Thursday, April 12, 2012

Legible Urbanism

There is often a desire to reintroduce specific traditional business models (like the corner store) to populate the neighborhood centers we all like to see.  However, that can meet a brutal reality in an economic realm that is occupied by Walmart and ubiquitous, cheap transportation.  Those cynical of urbanism will hold this up as "proof" that traditional urbanism has gone extinct for a reason, that it is no longer economically viable. 

The counter to that, however, is this:  traditional urbanism existed long before "the corner store" as we conceive of it, and was/is able to accommodate changes in economic models at all scales, from individual retail formats (remember where the Department Store was born - traditional downtowns in the 1800's) to city- and regional scale shifts (New York, for example, wasn't always a center of fashion, entertainment, high-tech, international finance, etc.) 

Traditional urbanism is an armature that is able to absorb all sorts of dynamics and change, and it is not dependent on any single business type.  Therefore, I urge neighborhood advocates to not get wrapped around the axle of debate about a particular (largely by-gone, at least for the time being) urban component like the corner store, but rather to embrace urbanism as a system which can accommodate contemporary retail formats, as well as "nostalgic" ones, and future ones, which haven't been invented yet.  One of the main ways urbanism is so resilient to these sorts of changes is because urban buildings (and blocks, streets, even neighborhoods and cities) can change function over time, absorbing the ebb and flow of, for example, the balance between retail and residential units ("rooftops").  Modern Planning holds to the pretense that these ratios are fixed and predictable, but history (even over a few years or a couple decades!) always shows that the ratios of retail (and office, etc.)  to rooftops is quite dynamic.  On the "supply" side, distribution models change, products fall out of fashion, mail-order and on-line shopping rises, etc.  On the "demand" side, residential demographics shift, economies and household fortunes change, occupancy rises and falls.  Yesterday's corner store is today's bagel shop, the next day's Ke-bab Palace, tavern, coffeehouse, social service agency, or something-not-yet-invented store. 

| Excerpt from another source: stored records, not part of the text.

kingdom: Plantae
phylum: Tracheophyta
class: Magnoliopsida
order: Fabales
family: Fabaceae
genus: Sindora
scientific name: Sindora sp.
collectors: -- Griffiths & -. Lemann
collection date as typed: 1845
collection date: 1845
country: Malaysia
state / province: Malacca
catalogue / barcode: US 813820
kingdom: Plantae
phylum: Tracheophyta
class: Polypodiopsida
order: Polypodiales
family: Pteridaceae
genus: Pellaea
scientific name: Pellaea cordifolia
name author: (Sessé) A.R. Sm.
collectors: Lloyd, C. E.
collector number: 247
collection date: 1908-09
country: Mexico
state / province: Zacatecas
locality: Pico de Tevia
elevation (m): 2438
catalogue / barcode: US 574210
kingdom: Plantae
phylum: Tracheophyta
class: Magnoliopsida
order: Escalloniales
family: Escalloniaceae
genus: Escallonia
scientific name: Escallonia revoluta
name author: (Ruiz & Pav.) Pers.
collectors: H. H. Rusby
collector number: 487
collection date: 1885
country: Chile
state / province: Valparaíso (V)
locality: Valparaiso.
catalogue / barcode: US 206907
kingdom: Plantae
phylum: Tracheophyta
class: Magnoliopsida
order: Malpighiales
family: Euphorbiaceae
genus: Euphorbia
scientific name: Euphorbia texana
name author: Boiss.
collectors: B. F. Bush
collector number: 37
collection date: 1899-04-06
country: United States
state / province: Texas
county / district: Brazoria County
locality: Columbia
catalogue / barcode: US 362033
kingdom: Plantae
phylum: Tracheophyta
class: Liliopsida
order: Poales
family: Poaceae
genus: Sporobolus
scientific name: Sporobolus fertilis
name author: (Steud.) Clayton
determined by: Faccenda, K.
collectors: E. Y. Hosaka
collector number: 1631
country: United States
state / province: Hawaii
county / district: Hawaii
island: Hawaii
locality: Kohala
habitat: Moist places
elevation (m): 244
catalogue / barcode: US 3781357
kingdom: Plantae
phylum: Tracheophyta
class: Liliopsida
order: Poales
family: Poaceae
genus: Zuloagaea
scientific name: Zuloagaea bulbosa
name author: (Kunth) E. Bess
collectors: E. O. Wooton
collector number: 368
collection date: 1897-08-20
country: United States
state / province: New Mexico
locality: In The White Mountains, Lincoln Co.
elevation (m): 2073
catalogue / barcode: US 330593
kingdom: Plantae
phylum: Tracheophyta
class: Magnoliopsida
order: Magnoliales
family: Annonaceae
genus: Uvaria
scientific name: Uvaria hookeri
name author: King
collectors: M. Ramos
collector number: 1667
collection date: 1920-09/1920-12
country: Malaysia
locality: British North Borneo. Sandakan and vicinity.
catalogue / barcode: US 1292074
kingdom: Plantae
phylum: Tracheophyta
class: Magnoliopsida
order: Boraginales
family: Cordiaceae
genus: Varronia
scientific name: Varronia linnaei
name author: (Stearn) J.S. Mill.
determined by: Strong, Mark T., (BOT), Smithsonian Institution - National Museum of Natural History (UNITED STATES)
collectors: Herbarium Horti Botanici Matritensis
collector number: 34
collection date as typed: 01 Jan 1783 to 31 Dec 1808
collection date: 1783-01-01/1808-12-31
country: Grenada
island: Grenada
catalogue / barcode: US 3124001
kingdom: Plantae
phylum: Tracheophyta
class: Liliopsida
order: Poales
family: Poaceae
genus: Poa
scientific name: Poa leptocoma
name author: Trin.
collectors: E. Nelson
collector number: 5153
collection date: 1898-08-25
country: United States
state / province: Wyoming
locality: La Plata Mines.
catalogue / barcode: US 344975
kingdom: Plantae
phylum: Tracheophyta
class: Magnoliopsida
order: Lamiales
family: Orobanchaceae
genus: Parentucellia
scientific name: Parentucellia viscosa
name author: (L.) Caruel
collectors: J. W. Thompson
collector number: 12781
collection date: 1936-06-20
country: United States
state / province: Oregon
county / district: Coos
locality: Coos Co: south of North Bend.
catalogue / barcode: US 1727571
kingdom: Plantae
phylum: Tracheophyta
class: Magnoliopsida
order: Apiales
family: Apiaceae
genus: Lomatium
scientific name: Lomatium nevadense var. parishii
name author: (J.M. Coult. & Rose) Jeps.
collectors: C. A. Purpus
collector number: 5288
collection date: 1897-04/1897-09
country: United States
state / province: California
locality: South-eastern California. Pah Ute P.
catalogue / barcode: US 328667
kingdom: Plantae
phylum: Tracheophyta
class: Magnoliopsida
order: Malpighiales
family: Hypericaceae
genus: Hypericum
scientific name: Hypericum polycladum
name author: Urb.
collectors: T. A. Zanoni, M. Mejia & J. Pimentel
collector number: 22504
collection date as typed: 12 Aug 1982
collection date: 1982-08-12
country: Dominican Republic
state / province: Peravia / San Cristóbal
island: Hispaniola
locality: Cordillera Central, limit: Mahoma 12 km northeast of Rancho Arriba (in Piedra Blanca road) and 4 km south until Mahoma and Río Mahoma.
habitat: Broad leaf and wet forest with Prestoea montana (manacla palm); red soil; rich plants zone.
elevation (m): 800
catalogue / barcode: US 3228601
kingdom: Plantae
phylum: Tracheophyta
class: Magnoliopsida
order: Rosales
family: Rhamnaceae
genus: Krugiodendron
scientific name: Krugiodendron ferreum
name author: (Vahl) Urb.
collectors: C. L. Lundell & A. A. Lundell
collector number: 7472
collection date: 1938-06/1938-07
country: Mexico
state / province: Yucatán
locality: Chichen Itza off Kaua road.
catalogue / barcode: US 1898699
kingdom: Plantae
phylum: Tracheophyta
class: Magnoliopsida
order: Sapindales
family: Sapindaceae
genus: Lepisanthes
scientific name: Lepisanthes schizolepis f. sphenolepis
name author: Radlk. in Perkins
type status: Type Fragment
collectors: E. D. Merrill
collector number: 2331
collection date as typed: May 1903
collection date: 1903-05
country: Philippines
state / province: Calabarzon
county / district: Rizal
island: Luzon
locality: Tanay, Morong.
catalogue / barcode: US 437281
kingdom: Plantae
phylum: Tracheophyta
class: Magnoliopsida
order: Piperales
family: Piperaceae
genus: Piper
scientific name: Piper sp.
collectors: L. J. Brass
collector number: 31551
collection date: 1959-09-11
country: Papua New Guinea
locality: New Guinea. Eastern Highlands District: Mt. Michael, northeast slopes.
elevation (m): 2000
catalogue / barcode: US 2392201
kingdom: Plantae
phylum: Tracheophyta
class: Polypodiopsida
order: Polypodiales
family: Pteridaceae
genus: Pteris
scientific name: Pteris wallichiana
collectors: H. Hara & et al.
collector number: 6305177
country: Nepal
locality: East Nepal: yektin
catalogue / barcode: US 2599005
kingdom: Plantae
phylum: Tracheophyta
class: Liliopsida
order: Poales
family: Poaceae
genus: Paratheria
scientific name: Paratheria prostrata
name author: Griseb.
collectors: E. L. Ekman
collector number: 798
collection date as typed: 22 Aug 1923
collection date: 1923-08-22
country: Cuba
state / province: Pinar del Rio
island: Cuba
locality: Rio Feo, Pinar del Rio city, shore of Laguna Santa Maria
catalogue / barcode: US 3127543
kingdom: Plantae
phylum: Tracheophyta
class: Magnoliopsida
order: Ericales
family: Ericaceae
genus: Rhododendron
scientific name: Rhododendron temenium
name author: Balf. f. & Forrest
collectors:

What's important to "future-proof" a neighborhood is to:

  1. get the urbanism right, so that whatever the business, it "works" because of the logic of the place and its surroundings
  2. understand - and prepare for - those places in the urban fabric that will tend to favor commerce (i.e. busier, well-located intersections); which places will tend to favor residences (quieter, non-through streets) and those places in between which may accommodate both and/or the increase/decrease of one or the other through time.  These "in-between" or "transitional" zones are particularly important, in my opinion, and an under-explored area in New Urbanism.  (This continuum is the genesis of the urban transect, an idea adapted from environmental studies.  As an aside, I learned once that "transitional" plant species - those that grow at the edges of wetlands - not in full wetlands or full uplands - are more drought-tolerant than either wetland OR upland species.  The reason is they are adapted to dramatic changes in hydration, whereas upland- and wetland species are not.  There is an analog here, to the "transitional" zones in neighborhoods, which may be residential one generation, commerce the next.)
  3. build commercial buildings that are either cheap/light enough to be disposed of or relocated when their site demands/supports more intense use; OR robust and generic/flexible enough to accommodate dramatic changes in use without major renovation.  Each approach is inherently "sustainable" (resource-efficient) but may be called for in different conditions (some of which may be adjacent.)
  4. finally, employ "zoning" (or get rid of it altogether!) that permits easy changes in use, and let, instead, the urbanism (per #2 above) guide where/how different activities are decanted throughout the town.  If the urban fabric is "right", the quiet, narrow, indirect street will never be attractive for the 7-11 (or whatever) and the busy corner will never make sense for a mansion.  Perhaps this is the next frontier of urban design; "legible" urbanism that directs use through the inherent logic of its fabric.